To do a great many samples for $\bar{X}$, we're going to need to be more clever. That's where `for` loops become useful! We can also use the `rep()` function to create our placeholder vector of 0s of much longer lengths, without explicitly writing down all of the 0s. The way `rep` works is that it creates a vector that is just the first argument you give it (in this case, 0) repeated a number of times equal to the second argument that you give it (in this case, the integer $M$).

Run the cell below to create a placeholder vector of 20 zeros.

In [None]:
# Set the number of samples for $\bar{X}$ that you want
M = 20

# Create a placeholder vector of M zeros
samples_M = rep(0,M)

Now we can use a `for` loop to _iterate_ over some set of indices. Some notes about the structure of the `for` loop:
* In the first line, `i in 1:M` tells you that this loop will execute the code inside the `{ }` braces for every value of the _index_ `i` that is _in_ the set `1:M`.
* `1:M` is shorthand for saying "each integer starting with 1 and ending with $M$".
* The second line is all the stuff inside the `{ }` braces, which is the code that will be executed for each value of `i`.

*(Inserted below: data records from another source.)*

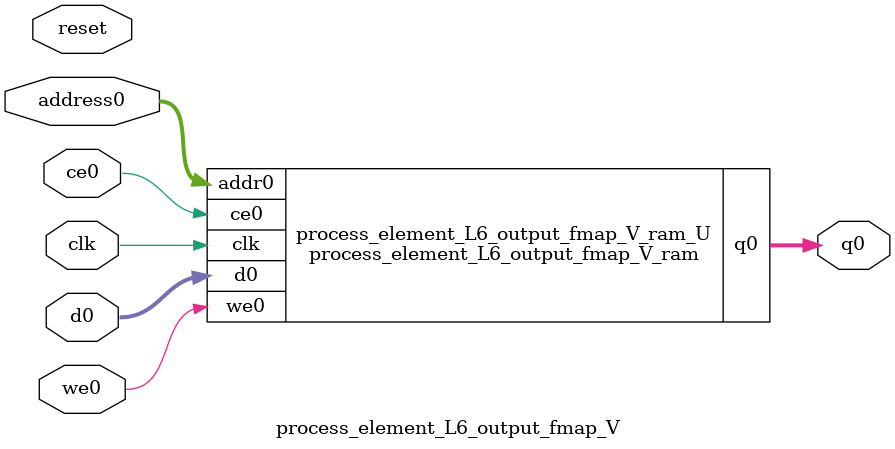
<source format=v>
`timescale 1 ns / 1 ps
module process_element_L6_output_fmap_V_ram (addr0, ce0, d0, we0, q0,  clk);

parameter DWIDTH = 16;
parameter AWIDTH = 4;
parameter MEM_SIZE = 10;

input[AWIDTH-1:0] addr0;
input ce0;
input[DWIDTH-1:0] d0;
input we0;
output reg[DWIDTH-1:0] q0;
input clk;

(* ram_style = "distributed" *)reg [DWIDTH-1:0] ram[0:MEM_SIZE-1];




always @(posedge clk)  
begin 
    if (ce0) begin
        if (we0) 
            ram[addr0] <= d0; 
        q0 <= ram[addr0];
    end
end


endmodule

`timescale 1 ns / 1 ps
module process_element_L6_output_fmap_V(
    reset,
    clk,
    address0,
    ce0,
    we0,
    d0,
    q0);

parameter DataWidth = 32'd16;
parameter AddressRange = 32'd10;
parameter AddressWidth = 32'd4;
input reset;
input clk;
input[AddressWidth - 1:0] address0;
input ce0;
input we0;
input[DataWidth - 1:0] d0;
output[DataWidth - 1:0] q0;



process_element_L6_output_fmap_V_ram process_element_L6_output_fmap_V_ram_U(
    .clk( clk ),
    .addr0( address0 ),
    .ce0( ce0 ),
    .we0( we0 ),
    .d0( d0 ),
    .q0( q0 ));

endmodule


</source>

Add whatever code you used above to create a single sample for $\bar{X}$ to the code cell below, to get this `for` loop running.

In [None]:
for (i in 1:M) {
  samples_M[i] = 0 # <-- TODO: fill this in!
}

Now print out all $M=20$ of the values in `samples_M` by running the cell below.

In [None]:
print(samples_M)

### Task 5:

With $n=10$ individuals from the population in each estimate of $\bar{X}$, the values for $\bar{X}$ are kind of all over the place. You probably ended up with values as low as in the \$40,000s, and as high as in the \$70,000s or \$80,000s.

But, we can fix this! Recall that we saw in lecture that the variance in the sample mean decreases as $n$ increases. So let's try using $n=100$. Re-run your `for` loop using $M=20$ again, but this time change $n=100$ by modifying the `size` argument in your `sample` function. Some starter code is provided for your convenience.

In [None]:
M = 20               # set number of Xbar samples to take
n = 100              # set the sample size for each Xbar
samples_M = rep(0,M) # create a placeholder vector of M zeros
for (i in 1:M) {
  samples_M[i] = 0   # <-- TODO: fill this in!
}
print(samples_M)

That ought to look a little better. The values should all be a bit closer to the known mean of (spoilers!) about \$61,000.

### Task 6:

We were originally out to examine the distribution of $\bar{X}$. We just got a sample of size $M=20$ from the distribution of $\bar{X}$, but that doesn't feel like enough. But to get a picture of the whole distribution, we want many more samples than just 20. Copy-paste your code from the previous task and then modify it to create a sample of size 1,000 from the distribution of $\bar{X}$. As in the last task, let's keep using $n=100$ samples for each value of $\bar{X}$ that we calculate.

Be sure you aren't accidentally printing them all to the screen still! _Do_, however, calculate the mean of your sample of $\bar{X}$ values and print it to the screen. Comment on the agreement between this mean and the mean of the actual population. (You may want to actually calculate the mean of the whole population using R's `mean()` function.)

### Task 7:

Create a probability density histogram of the values in `samples_M` from Task 6. Be sure to label your axes so renegade physics professors don't shank you. Comment on whether the distribution appears to be roughly normal or not.

### Task 8:

If your histogram in the previous task is correct, and you use the default histogram bins, then the y axis should have tick marks that are something like $10^{-5}$. That's a **tiny** probability! Why are those heights so small?

### Task 9:

The Central Limit Theorem tells us that increases which quantity, $M$ or $n$, will make this distribution for $\bar{X}$ more normal?

### Task 10:

Create a new histogram of 1000 samples for $\bar{X}$, but this time use $n=5$ individuals from the population for each sample of $\bar{X}$ by changing the `size` argument in your `sample` function. You should be able to modify your code from Tasks 6 and 7 to do this. Comment on whether the distribution of $\bar{X}$ that you obtain appears to be normal or not. How does the Central Limit Theorem explain this result?